Saying that, the car seems to be currently set up for hot laps - something I’ll be dialling back as soon as I can find the rear jacking point and a warm garage.
As for our actual car, well, on the Polestar configurator at the time of writing, you can pick up a basic Polestar 2 standard range single motor for £39,900. A long range single motor adds three grand, a dual motor long range six. They all get three years’ servicing, connected services, roadside assistance and warranty, and all feature the good bits like LED lights, power/heated front seats, OTA updates, baked-in Google/Android goodness, parking cameras and loads of ADAS.

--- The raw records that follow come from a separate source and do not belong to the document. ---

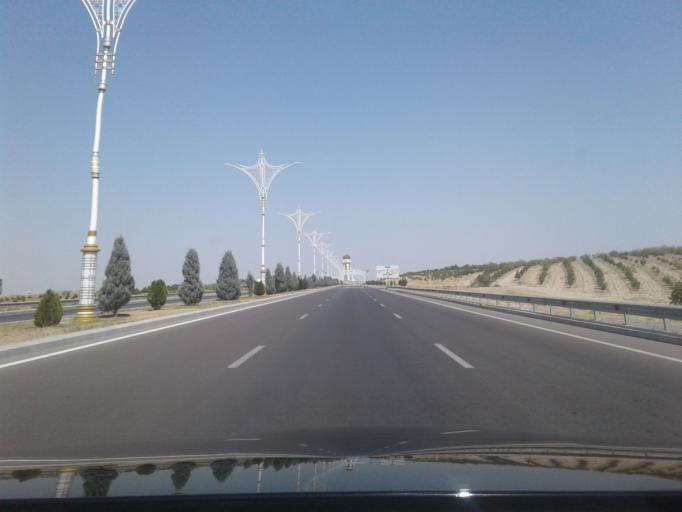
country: TM
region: Ahal
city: Ashgabat
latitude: 37.8782
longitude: 58.4139
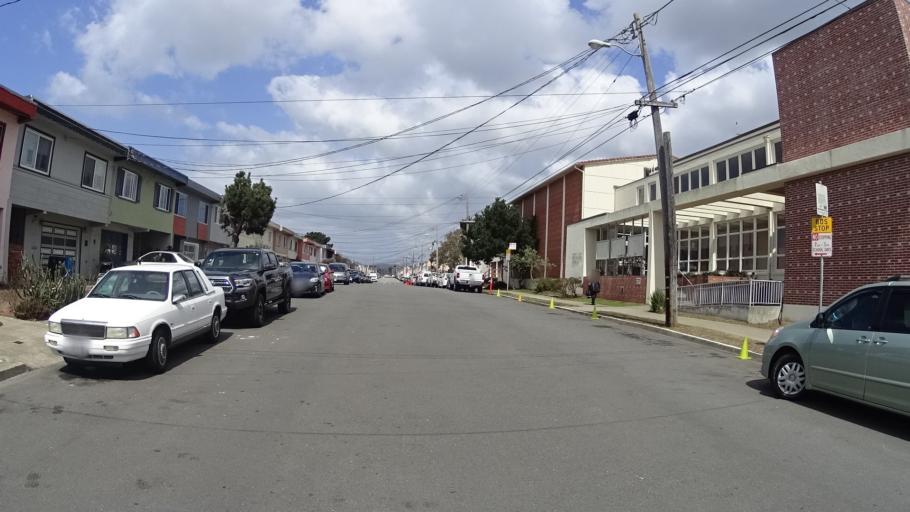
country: US
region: California
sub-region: San Mateo County
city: Daly City
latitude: 37.7484
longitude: -122.4933
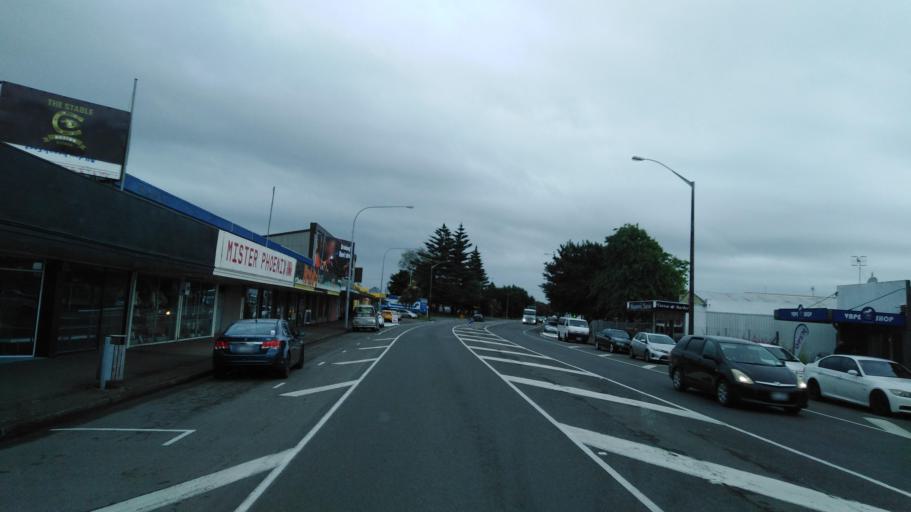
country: NZ
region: Manawatu-Wanganui
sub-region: Horowhenua District
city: Levin
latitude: -40.6276
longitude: 175.2809
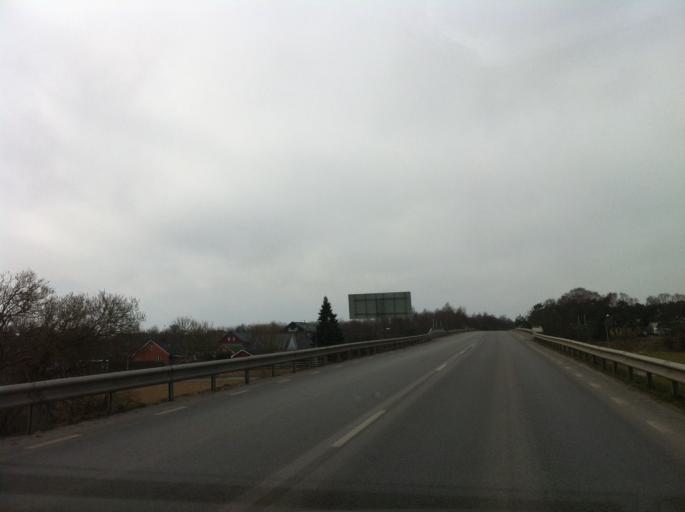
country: SE
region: Skane
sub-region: Kavlinge Kommun
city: Kaevlinge
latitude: 55.7916
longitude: 13.1311
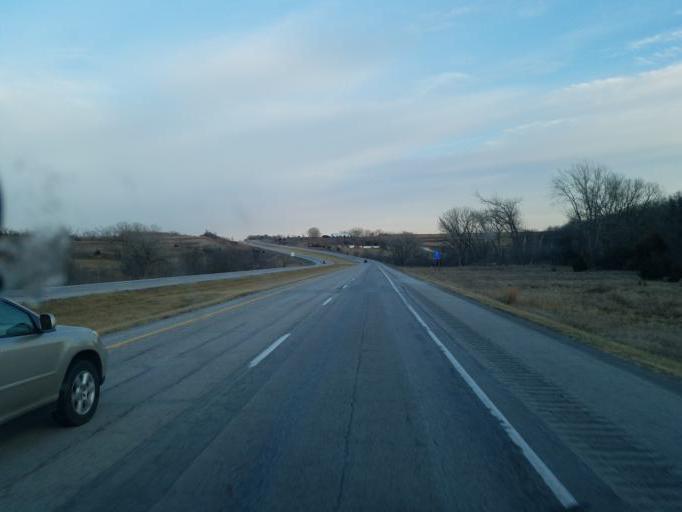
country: US
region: Iowa
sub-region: Harrison County
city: Missouri Valley
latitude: 41.4940
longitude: -95.8592
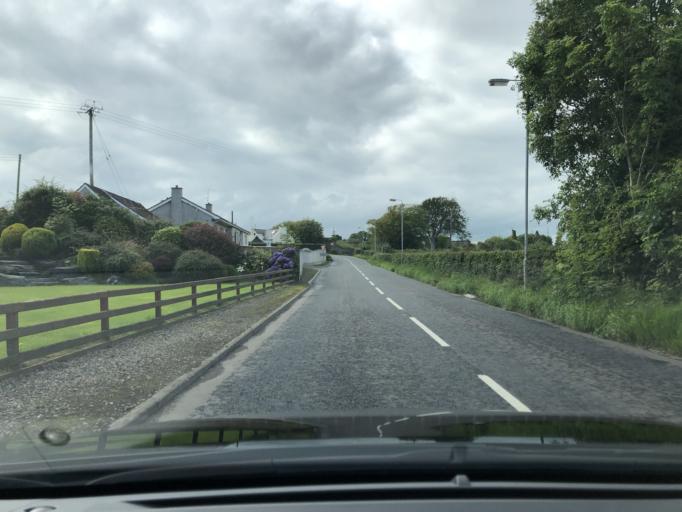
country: GB
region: Northern Ireland
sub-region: Down District
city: Dundrum
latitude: 54.2888
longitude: -5.8334
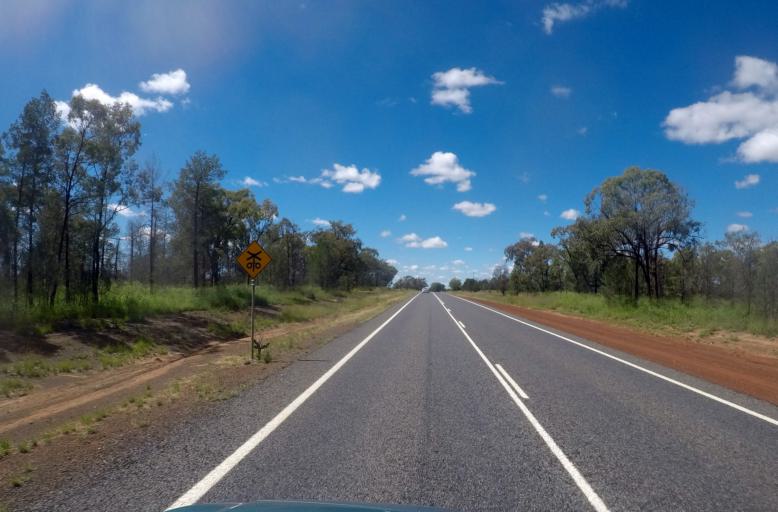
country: AU
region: Queensland
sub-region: Western Downs
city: Westcourt
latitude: -26.6471
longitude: 150.0722
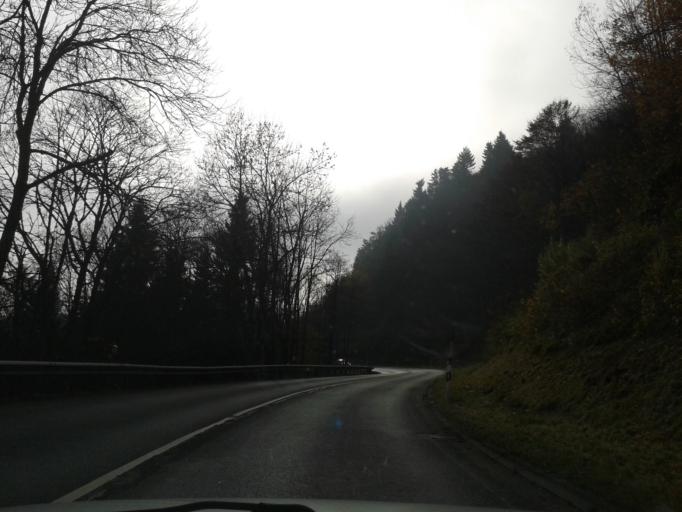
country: DE
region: North Rhine-Westphalia
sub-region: Regierungsbezirk Arnsberg
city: Winterberg
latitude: 51.1808
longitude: 8.4986
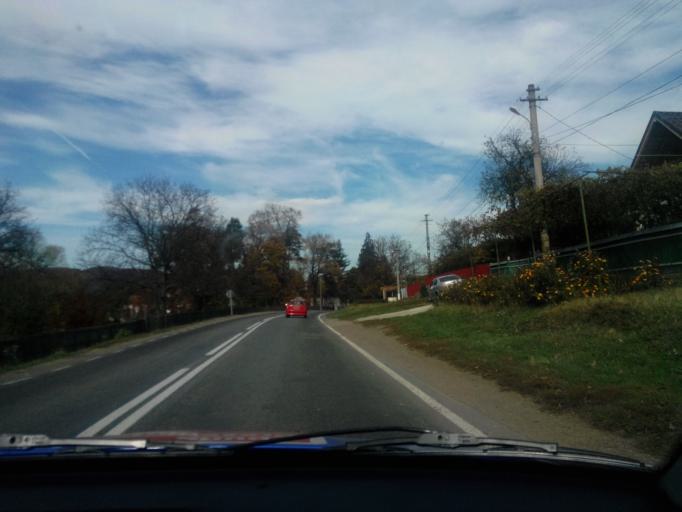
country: RO
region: Bacau
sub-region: Comuna Livezi
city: Livezi
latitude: 46.3932
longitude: 26.7307
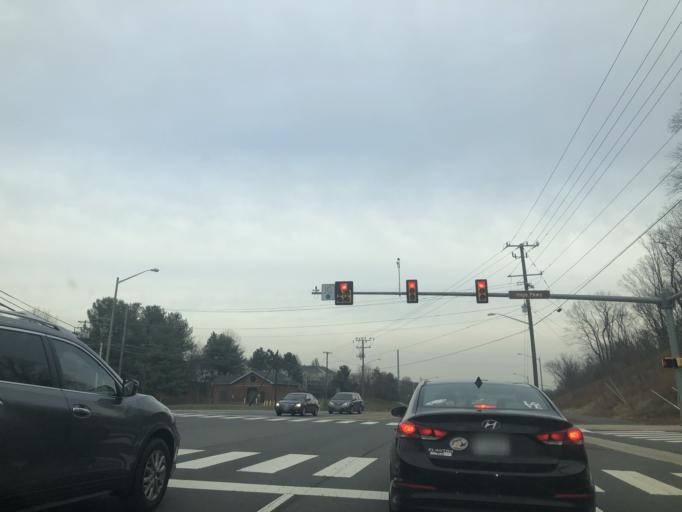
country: US
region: Virginia
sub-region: Loudoun County
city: Leesburg
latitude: 39.0954
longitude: -77.5534
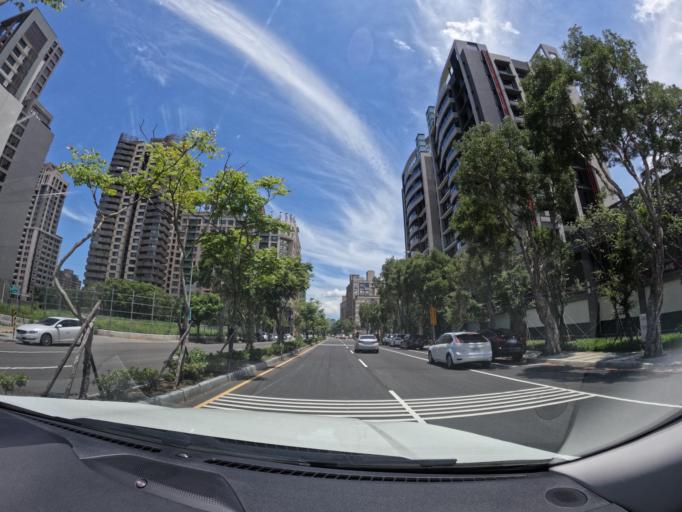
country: TW
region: Taiwan
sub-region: Taoyuan
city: Taoyuan
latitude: 25.0799
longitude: 121.3774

We’ve got a Snow white (a £900 option) Dual Motor (which all come with the bigger battery) car with ‘charcoal WeaveTech and Black Ash’ interior, suitably peppered with the aforementioned Performance Pack for £5,000 (the Öhlins, Gold four-piston Brembo calipers, 20-inch forged alloys, gold belts, stickier summer tyres and a gloss black chunk in the panoramic sunroof), the £4k Plus Pack (Harmon Kardon stereo, a heat pump, the sunroof itself, tinted rear window and inductive phone charger) as well as the £3k Pilot Pack that sees the LED headlights turn pixel-adaptive, the front fogs becoming LED (with cornering lights), extra driver assist and 360-degree cameras. Add a set of £100 mats, and you’re looking at a car that stands at a smidge under £59,000. But that’s with basically every option you can option without negating some other options.
So far - and I’m talking about the first 1,000 miles - it’s been really rather nice. Near-zero temperatures and general grumpy weather has seen the P2 doing roughly 200-miles of real-world range, which is some way off the claimed, jet-powered-pigs-on-fast-approach WLTP prediction of 299, but I was prepared for that. It’s also something we’ll be addressing in later updates, seeing as my venerable home charging wallbox is essentially Jurassic specification and can’t charge the P2’s relatively large battery completely overnight. Consecutive long-haul days see me at a lot of public chargers.
Still, that’s good for consumer testing, right?